Besluit studiefinanciering 2000

Geraadpleegd op 01-11-2024. Gebruikte datum 'geldig op' 20-10-2016 en zichtdatum 01-01-2017.
Geldend van 01-01-2015 t/m 09-02-2017

Besluit van 5 augustus 2000, houdende intrekking van het Besluit studiefinanciering en vervanging door het Besluit studiefinanciering 2000 ter uitvoering van de Wet studiefinanciering 2000 (Besluit studiefinanciering 2000)

Wij Beatrix, bij de gratie Gods, Koningin der Nederlanden, Prinses van Oranje-Nassau, enz. enz. enz.

Datasetrecords:

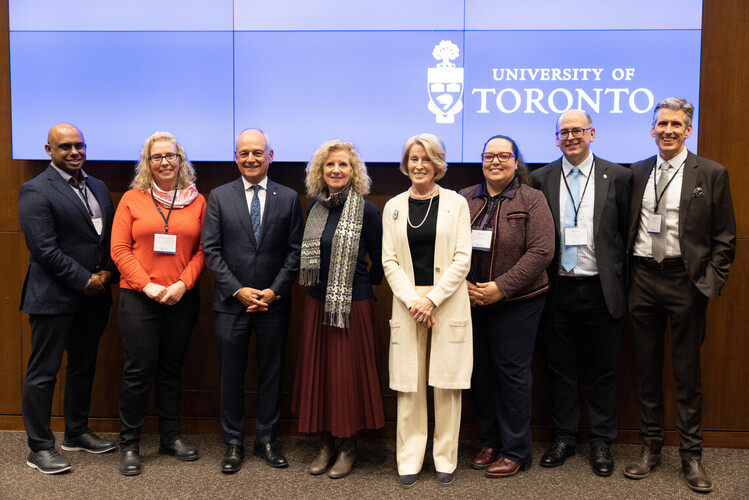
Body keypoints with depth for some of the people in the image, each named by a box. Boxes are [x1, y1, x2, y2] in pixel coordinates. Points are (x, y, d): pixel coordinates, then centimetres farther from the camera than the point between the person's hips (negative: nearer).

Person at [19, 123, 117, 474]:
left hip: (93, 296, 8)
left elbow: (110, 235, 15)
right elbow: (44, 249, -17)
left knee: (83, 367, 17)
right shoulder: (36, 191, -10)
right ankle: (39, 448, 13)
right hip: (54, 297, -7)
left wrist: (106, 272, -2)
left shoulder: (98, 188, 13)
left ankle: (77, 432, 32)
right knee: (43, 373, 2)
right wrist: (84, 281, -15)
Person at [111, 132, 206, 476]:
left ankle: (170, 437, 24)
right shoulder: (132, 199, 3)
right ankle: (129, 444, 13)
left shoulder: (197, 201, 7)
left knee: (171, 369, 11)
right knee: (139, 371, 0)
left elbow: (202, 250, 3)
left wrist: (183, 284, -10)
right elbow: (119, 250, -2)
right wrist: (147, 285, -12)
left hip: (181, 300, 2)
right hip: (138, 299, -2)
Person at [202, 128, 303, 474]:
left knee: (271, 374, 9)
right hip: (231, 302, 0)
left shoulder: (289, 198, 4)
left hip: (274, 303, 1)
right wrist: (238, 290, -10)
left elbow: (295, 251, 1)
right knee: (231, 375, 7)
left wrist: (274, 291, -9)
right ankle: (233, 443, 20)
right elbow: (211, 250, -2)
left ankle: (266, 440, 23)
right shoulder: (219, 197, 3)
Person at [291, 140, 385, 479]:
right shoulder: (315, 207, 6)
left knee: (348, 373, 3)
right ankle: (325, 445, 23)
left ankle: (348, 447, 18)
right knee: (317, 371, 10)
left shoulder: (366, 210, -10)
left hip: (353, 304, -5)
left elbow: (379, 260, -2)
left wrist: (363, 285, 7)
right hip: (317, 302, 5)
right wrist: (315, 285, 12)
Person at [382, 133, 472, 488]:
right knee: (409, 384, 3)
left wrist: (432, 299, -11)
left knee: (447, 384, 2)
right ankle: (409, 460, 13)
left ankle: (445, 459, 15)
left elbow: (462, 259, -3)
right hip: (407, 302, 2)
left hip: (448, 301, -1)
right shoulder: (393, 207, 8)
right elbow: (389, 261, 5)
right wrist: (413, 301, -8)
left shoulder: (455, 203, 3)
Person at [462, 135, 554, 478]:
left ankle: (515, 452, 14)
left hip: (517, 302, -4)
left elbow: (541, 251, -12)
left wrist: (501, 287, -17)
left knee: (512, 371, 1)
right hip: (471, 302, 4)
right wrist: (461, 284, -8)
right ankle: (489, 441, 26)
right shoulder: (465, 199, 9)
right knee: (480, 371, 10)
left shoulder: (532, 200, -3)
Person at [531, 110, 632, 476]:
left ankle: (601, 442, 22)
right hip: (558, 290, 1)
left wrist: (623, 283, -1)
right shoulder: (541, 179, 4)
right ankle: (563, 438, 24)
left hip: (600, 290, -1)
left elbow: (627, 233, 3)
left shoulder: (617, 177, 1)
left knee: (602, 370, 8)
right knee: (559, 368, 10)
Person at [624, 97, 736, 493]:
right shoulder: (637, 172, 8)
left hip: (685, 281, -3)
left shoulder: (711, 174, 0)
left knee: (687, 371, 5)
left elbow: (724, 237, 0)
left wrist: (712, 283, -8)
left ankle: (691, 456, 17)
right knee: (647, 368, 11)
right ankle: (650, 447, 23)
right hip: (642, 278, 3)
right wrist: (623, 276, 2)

Uit te voeren opdracht:
Beantwoord op basis van de tekst over het Besluit studiefinanciering 2000 deze vragen:
1. Van welke datum is het besluit?
2. In welke periode is deze versie geldend?
3. Welke titels voert Beatrix naast Koningin der Nederlanden?

Antwoord hieronder:
1. 5 augustus 2000
2. Van 01-01-2015 t/m 09-02-2017
3. Prinses van Oranje-Nassau, enz. enz. enz.